» Quoted passage
# # # # #

= Oleg Felzer =

Azerbaijani composer (1939-1998)

Oleg Felzer (1939–1998) was an Azerbaijani and Soviet composer and teacher. He was born in Azerbaijan and taught at the Baku Conservatory for many years before coming to New York City from Baku in 1989. His pieces have been commissioned by the Continuum Ensemble and the Chamber Music Society of Lincoln Center. He died in New York.

==List of works==
Oleg Felzer's works in 1960-1998 is listed in Oleg Felzer scores and sound recordings.
- And Harold Again, for viola solo and chamber orchestra, dedicated to Berlioz (1982)
- Autographs on the Silhouettes, for violin, cello and piano (1987)
- Children Suite, for orchestra (1978)
- Dialogue, for viola, piano and orchestra (1970)
- Five Bagatelles, for piano (1986)
- Five Tanka, for tenor and chamber orchestra (lost) or for tenor and piano (1967)
- Four Diary Pages, for chamber orchestra, commissioned by the Nieuw Ensemble (1994)
- Four Piano Pieces, Op. 1, (1960-1962)
  - Watercolor, Etude, Imprint, March (lost)
- Four Songs (1969)
  - Bird, Red Bird also for piano
- The House That Jack Built, for mixed chorus and piano (1981-1982) and for children's chorus (1985)
- In Memoriam of Dmitri Shostakovich, for orchestra (1977)
- Intermezzo, for violin and piano (1961)
- Interrupted Song, sonata No. 2 for violin and piano (1998)
  - Completion by Faradzh Karayev exists
- Jubilatio, for violin, viola and piano (1979, 1983) and for violin, viola and strings (1991)
- Piano Sonata No. 2 (1974)
- Pieces for Chamber Ensembles, Installment 1 (1980)
- Playing Bossa Nova, for two pianos (undated)
- Polyphonic Suite, for piano (1965)

# # # # #

» Data extracts

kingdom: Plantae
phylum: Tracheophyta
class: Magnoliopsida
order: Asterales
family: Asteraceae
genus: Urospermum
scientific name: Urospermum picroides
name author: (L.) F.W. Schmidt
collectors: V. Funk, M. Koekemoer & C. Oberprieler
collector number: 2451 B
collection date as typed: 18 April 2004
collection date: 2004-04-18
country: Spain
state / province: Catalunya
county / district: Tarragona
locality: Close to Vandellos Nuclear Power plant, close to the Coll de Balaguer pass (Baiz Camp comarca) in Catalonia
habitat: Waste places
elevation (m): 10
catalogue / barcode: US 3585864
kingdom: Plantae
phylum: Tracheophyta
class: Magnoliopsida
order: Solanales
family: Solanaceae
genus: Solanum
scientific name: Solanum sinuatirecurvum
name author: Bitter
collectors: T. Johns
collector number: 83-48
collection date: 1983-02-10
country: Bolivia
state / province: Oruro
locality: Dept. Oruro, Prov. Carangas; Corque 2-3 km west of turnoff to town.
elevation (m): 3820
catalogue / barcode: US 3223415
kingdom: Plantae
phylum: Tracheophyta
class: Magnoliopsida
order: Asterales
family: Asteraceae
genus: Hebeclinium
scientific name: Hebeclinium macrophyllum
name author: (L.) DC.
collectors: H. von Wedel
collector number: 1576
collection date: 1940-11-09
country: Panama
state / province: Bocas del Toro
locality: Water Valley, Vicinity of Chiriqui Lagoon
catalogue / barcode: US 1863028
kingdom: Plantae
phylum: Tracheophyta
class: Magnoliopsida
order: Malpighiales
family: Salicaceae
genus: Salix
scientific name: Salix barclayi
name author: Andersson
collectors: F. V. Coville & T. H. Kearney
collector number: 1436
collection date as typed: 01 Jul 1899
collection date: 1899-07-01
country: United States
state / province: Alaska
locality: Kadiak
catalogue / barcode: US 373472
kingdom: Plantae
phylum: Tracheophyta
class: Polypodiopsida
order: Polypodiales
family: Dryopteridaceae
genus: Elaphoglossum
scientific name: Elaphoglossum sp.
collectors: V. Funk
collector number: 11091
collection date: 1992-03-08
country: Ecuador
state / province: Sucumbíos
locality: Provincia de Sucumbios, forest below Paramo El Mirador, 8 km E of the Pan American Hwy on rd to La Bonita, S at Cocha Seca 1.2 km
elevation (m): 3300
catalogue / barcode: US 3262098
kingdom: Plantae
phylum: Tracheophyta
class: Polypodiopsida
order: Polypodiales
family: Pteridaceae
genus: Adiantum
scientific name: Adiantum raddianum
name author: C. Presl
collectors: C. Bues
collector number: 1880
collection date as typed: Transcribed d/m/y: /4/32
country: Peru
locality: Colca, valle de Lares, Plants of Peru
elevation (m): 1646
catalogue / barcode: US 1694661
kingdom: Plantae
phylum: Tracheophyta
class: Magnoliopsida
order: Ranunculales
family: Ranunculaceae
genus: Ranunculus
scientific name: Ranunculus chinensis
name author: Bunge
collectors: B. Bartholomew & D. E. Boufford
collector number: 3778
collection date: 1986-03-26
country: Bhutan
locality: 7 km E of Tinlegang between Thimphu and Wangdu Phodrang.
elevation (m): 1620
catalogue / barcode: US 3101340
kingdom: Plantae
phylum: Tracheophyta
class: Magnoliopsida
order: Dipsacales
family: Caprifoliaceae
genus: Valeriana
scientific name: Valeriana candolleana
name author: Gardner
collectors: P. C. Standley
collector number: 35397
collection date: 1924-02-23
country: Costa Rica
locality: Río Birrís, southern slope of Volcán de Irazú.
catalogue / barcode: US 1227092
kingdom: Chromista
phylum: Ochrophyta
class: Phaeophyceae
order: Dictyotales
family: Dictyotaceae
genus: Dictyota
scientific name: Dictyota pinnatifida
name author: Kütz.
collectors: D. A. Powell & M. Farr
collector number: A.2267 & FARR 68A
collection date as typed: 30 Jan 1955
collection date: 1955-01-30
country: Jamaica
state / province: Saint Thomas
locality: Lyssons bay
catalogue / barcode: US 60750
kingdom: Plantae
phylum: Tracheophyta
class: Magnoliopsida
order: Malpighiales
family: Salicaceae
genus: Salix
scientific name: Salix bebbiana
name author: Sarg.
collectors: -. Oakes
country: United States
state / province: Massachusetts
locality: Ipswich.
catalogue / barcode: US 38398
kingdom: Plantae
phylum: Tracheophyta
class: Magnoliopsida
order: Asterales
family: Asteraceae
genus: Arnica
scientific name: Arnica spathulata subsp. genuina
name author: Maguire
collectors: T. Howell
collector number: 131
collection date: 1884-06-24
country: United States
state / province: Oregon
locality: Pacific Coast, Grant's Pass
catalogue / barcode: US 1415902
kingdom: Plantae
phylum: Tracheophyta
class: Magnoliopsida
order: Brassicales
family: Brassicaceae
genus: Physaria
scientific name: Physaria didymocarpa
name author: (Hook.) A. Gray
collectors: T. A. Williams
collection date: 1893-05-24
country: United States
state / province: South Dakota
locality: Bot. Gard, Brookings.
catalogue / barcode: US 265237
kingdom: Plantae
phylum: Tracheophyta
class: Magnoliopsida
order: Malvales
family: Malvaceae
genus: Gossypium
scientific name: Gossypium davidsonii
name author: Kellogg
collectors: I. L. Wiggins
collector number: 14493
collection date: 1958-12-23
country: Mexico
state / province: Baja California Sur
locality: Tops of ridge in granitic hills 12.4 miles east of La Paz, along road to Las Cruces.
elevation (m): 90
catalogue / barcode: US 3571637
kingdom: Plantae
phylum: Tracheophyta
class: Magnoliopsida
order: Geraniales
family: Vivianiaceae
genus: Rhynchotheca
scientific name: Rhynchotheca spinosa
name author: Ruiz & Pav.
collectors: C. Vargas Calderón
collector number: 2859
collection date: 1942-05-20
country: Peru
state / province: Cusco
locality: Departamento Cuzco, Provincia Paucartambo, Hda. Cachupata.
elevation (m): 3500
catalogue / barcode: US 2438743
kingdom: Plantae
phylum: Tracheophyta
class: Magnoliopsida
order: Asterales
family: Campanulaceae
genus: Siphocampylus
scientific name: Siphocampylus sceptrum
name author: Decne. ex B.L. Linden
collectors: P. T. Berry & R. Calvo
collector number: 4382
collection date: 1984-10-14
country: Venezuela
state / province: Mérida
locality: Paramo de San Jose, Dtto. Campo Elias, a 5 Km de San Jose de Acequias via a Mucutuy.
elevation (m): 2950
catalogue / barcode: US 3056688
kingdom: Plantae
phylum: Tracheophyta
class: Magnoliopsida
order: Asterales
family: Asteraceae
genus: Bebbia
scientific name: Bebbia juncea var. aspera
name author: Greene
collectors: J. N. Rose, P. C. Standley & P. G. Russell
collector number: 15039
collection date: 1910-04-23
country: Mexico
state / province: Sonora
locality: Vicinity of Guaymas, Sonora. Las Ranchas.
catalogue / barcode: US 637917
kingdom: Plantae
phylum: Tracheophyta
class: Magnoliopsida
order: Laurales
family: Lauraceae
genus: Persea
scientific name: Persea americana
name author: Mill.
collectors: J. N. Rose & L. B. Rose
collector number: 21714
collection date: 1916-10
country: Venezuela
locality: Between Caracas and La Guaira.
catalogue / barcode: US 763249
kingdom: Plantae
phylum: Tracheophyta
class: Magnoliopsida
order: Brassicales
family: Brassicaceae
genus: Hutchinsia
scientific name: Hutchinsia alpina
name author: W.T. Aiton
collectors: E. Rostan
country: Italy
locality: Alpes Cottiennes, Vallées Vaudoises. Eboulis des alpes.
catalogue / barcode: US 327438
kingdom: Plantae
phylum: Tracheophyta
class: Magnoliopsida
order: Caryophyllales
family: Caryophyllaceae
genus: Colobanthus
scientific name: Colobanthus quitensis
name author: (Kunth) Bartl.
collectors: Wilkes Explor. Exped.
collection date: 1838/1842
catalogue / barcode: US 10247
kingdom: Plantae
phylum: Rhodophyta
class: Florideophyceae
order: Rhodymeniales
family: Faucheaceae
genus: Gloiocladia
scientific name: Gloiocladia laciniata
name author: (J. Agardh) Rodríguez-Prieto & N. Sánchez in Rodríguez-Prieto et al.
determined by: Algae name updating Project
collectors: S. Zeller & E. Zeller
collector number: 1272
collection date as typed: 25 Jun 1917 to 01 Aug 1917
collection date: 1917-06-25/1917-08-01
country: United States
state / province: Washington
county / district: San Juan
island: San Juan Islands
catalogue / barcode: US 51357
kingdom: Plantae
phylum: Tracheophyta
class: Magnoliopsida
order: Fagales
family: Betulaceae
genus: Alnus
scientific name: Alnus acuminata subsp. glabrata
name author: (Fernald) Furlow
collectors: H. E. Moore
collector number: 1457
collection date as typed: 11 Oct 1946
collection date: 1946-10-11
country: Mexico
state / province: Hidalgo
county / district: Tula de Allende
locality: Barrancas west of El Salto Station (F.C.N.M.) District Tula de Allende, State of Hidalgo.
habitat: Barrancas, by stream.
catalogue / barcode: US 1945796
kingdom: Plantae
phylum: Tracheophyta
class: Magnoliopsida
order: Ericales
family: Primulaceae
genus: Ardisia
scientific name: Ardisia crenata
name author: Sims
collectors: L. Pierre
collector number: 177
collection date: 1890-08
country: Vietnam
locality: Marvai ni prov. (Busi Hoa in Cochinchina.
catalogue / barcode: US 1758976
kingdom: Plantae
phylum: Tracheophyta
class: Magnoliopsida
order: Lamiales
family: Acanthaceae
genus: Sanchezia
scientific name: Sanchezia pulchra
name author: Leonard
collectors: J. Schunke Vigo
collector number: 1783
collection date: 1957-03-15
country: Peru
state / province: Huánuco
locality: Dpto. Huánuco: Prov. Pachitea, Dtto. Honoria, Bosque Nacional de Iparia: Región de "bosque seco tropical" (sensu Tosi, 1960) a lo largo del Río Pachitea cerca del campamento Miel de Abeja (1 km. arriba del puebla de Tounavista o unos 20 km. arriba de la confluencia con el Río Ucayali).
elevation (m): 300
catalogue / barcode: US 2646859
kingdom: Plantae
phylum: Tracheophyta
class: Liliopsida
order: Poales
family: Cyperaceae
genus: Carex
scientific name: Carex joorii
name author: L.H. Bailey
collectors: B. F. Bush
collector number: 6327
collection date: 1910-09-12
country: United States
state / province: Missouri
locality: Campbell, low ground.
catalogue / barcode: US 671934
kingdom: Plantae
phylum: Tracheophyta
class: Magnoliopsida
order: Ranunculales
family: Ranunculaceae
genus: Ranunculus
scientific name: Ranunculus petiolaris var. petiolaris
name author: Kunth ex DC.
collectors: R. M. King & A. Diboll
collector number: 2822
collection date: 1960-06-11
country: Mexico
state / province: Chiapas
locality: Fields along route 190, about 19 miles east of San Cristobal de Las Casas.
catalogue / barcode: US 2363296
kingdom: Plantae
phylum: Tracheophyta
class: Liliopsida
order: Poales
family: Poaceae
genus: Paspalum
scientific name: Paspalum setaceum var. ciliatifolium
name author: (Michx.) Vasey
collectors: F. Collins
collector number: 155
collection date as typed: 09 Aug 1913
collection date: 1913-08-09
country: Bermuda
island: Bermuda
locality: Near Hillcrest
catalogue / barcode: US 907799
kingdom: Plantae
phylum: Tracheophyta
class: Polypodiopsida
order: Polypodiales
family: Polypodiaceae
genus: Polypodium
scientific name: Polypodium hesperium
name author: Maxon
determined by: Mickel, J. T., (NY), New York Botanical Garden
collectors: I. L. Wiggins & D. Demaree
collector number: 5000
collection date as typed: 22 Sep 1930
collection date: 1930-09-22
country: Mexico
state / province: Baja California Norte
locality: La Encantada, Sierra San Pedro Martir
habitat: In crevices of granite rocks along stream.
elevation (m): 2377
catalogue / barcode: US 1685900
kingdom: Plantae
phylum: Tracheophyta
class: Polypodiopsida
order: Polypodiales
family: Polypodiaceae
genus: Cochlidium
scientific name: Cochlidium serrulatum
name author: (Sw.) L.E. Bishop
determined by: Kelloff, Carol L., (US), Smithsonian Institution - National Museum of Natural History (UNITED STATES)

# # # # #

» Task A
Answer these from the Oleg Felzer article:
(i) In what year did Felzer come to New York City from Baku?
(ii) Which ensemble commissioned Four Diary Pages?
(iii) Who wrote a completion of Interrupted Song?
» Task B
Please write a continuation of the Oleg Felzer article, starting right after its last line.
Nothing here requires the items.

» Answer box A
(i) 1989
(ii) The Nieuw Ensemble
(iii) Faradzh Karayev

» Answer box B
- Prelude and Fugue, for organ (1970)
- Procession and Stroll, for orchestra (1976, 1978)
- Protect Your Sons, for bass or baritone, chorus and piano (1972)
- Sinfonia, for chamber orchestra (1966, 1972)
- Sofia Waltz, for two pianos (1981)
- Sonata for Harp (1985)
- Sonata No. 1 for violin and piano (1993)
- Sonata Partita, for organ (1976)
- Sonata for Violin Solo (1978)
- Sonata for Solo Viola (1986)
- Sonatina, or Piano Sonata No. 1 (1963)
- Strange Story, for piano (1962)
- String Quartet (1968)
- Symphony No. 2, for viola, piano and orchestra (lost) and for piano solo (1970)
- Three Pieces, for flute and guitar (1978, 1987)
- Touching Waltz And Postlude, for piano (1988)
- Two Pastorales, for flute and piano (1978) and for flute, cello and piano (1979)
- Two Pieces for Piano: Procession and Stroll (1976)
- Veshomru II, for recorder and two violins (1991)
- Vestige, for clarinet, violin and piano (1993)
- What Are Years?, for chorus, poem by Marianne Moore (1994)
- Woe From Wit, musical, libretto based on the play by Alexander Griboyedov (1979)
- Zaboul, for chamber orchestra (1996)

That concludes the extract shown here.